Over the past few years, CADEF has developed a more systematic agenda for education, advocacy, and empowerment. First, as of 1997, CADEF has formalized an electoral guide for women in Mali to educate them about political opportunities and empower them to form a powerful interest group. She believes that the electoral guides are now exerting a powerful influence on Mali’s political scene: now that political parties are aware of women as a voting bloc, they are beginning to cater more carefully to their interests.
CADEF recently conducted a study of gender bias in national legislation, and Assa is translating these materials, along with the electoral guides and the results of recent U.N. conventions on the rights of women and children, into the native bamanan language. She then goes into the field herself with volunteers to conduct grass-roots awareness campaigns. She takes audio and visual equipment with her to overcome rampant illiteracy, and educates women about their potential for political influence. Although it is impossible to isolate the effects of her own activity, women’s voter turnout has increased markedly in the areas that she has targeted.
Second, CADEF has begun exerting direct pressure on individual political parties to increase their percentage of women representatives. Thirty percent is CADEF’s present objective, and although it has not yet been realized, an unprecedented 18 women now hold public office. The authority that CADEF derives from its consolidation of a voting group is being felt now, and parties are more responsive than ever to CADEF’s demands.
Finally, CADEF provides follow-up support to women in office. It takes elected women under its wing and trains them in public policy, negotiation, and in the subtleties of Malian women’s rights legislation. Through such training and organizational support, it allows women representatives to become more self-confident in their pursuit of reform, and less dependent on the factions that dominate the political scene. Women leaders are brought together to form a unified group with well-defined objective, and can thus reenter the public debate as a coherent force.
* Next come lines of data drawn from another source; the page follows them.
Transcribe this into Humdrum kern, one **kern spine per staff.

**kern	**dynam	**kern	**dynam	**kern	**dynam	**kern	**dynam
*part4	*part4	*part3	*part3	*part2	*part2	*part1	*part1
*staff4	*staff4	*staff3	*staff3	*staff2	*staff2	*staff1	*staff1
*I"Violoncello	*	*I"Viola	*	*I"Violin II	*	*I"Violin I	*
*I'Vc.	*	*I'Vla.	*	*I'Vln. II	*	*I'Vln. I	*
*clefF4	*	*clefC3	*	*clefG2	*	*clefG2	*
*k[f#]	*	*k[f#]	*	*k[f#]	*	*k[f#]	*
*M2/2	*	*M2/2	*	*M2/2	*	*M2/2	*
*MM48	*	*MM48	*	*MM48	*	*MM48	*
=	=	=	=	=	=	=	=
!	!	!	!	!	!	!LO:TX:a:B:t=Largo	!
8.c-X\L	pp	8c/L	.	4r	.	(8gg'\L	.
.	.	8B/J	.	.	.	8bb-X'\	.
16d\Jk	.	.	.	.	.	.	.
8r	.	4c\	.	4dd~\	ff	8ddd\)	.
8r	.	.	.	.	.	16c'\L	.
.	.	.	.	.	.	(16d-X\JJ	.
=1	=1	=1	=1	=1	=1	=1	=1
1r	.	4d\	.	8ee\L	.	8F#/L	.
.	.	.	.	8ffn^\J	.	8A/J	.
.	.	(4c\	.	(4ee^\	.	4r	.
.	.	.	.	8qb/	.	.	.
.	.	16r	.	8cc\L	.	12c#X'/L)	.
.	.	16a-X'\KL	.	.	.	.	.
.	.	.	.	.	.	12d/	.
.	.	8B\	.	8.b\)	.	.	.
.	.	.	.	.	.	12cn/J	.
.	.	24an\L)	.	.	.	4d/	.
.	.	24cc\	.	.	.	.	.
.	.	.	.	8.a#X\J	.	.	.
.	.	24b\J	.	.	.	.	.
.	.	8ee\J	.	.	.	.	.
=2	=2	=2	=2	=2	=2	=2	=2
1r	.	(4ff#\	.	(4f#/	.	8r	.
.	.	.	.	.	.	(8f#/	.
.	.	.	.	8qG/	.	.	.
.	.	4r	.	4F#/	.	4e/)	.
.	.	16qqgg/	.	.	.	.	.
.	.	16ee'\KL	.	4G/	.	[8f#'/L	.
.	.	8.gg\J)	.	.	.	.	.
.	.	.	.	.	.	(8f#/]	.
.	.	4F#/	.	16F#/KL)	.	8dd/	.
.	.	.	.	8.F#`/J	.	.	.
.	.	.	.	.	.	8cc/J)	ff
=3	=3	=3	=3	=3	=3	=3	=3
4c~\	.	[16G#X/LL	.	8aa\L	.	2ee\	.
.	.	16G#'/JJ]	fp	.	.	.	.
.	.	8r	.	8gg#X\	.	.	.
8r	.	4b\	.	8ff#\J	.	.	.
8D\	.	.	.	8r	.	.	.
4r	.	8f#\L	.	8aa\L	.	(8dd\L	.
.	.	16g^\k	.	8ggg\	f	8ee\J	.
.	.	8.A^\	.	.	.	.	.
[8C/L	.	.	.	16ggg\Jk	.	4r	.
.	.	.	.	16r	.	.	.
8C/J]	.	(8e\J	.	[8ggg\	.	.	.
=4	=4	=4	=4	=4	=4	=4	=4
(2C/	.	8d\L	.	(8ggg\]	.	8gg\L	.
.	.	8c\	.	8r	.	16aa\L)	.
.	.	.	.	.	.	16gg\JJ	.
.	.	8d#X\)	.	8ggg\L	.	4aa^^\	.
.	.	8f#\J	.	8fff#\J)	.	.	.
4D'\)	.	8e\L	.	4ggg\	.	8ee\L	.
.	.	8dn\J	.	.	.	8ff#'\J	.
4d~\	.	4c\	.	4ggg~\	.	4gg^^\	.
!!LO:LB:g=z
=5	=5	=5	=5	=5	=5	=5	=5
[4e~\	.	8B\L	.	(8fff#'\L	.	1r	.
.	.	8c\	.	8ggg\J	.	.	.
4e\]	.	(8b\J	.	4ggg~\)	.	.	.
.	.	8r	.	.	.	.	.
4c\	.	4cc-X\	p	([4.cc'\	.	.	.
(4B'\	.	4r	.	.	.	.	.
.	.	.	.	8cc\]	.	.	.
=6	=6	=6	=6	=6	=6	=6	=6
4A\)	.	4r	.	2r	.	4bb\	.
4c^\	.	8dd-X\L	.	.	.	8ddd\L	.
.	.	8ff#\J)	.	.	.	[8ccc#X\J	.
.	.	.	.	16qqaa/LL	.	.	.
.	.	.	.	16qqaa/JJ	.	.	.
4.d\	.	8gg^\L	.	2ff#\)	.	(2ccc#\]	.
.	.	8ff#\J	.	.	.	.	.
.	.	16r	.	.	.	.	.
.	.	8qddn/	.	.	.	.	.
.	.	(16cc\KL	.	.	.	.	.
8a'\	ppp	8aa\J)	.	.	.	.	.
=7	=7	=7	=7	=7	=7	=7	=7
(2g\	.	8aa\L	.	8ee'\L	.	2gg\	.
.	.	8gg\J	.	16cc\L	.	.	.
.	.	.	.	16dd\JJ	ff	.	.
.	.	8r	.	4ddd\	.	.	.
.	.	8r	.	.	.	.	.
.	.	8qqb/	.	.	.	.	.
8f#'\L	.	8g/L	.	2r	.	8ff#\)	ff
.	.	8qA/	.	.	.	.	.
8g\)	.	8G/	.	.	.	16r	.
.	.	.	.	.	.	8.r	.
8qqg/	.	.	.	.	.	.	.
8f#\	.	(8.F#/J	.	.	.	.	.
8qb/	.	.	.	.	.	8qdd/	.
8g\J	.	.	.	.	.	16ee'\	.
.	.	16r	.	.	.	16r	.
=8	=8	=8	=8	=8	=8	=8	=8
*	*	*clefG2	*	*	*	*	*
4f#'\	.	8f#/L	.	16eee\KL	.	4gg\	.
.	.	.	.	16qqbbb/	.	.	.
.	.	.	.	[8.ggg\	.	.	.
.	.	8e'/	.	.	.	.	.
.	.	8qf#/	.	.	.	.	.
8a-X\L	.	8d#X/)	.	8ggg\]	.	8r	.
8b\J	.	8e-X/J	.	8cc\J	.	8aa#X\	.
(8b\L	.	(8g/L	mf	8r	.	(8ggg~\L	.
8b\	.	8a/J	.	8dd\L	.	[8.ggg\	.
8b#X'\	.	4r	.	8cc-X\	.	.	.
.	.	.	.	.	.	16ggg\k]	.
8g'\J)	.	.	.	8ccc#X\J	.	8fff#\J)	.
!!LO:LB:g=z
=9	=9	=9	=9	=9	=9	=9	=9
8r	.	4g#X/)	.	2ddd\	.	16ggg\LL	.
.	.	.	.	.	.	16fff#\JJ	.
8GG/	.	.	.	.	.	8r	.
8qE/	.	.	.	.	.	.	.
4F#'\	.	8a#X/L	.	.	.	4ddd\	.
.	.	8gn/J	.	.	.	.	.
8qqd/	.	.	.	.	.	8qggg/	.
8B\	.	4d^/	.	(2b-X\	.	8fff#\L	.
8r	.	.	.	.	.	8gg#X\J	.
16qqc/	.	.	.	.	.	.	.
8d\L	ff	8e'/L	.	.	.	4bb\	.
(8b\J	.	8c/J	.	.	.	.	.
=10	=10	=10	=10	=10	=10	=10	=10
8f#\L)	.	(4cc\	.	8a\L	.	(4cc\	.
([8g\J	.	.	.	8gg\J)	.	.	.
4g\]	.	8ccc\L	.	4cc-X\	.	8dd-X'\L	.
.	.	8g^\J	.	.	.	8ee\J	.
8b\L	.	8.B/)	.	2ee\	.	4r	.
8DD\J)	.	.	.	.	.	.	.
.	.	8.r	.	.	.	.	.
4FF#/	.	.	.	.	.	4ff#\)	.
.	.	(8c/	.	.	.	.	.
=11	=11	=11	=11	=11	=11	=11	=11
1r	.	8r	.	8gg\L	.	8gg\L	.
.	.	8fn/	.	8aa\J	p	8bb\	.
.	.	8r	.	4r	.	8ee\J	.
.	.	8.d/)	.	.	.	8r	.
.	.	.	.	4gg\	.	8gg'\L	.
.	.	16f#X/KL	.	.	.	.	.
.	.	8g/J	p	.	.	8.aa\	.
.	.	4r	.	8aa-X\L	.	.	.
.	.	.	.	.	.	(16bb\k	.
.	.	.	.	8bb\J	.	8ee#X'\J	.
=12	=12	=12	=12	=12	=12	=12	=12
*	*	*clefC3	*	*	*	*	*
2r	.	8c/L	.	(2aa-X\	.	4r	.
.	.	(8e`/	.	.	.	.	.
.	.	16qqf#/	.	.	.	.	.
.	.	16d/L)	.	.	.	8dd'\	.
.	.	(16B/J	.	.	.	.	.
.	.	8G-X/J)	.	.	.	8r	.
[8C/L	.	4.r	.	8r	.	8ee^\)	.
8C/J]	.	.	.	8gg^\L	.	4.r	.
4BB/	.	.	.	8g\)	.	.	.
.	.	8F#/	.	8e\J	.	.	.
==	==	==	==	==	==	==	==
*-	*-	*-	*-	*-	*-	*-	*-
CADEF is always looking for opportunities to spread its influence through cooperation with other NGOs and political groups, and its aims are by no means local. CADEF’s aims are no less than nation-wide reform and restructuring, and such change, should it succeed, could not help but be an example for nations throughout West Africa.
Born in 1940, Assa has always been a pioneer: in the 60s, she established the first pediatrics ward at the Bamako General Hospital, and she helped set up a school for children’s health. As a public health professional, she has always concerned herself with finding new solutions to the problems of widows, poor women, divorced women, and teen-age mothers.
Noticed for her initiative, Assa was selected as a senior program advisor for a Canadian funding project aimed at promoting women’s rights in Mali, but her progress was always hampered by severe, entrenched gender discrimination. In the late 1980s, frustrated, she removed herself from public service to reconsider her influence on Malian society.
In the 1990s, with the democratization of Mali, she saw renewed opportunities for social change. She was offered a prestigious position with the new government, but declined, preferring to throw all of her energies into public advocacy and grass-roots organizing: it was through these media that she saw the most potential for systemic transformation. “People treated me like a crazy woman,” she says, “because there were so many opportunities for me. To them, I was just throwing myself into uncertainty.”
Assa proceeded to create the first young Islamic women’s associations, which aimed to give interpretations of Islamic doctrine that were liberating to women. Since then, she has received several accolades from international NGOs, and was selected to represent West Africa as a whole on an international panel on gender discrimination.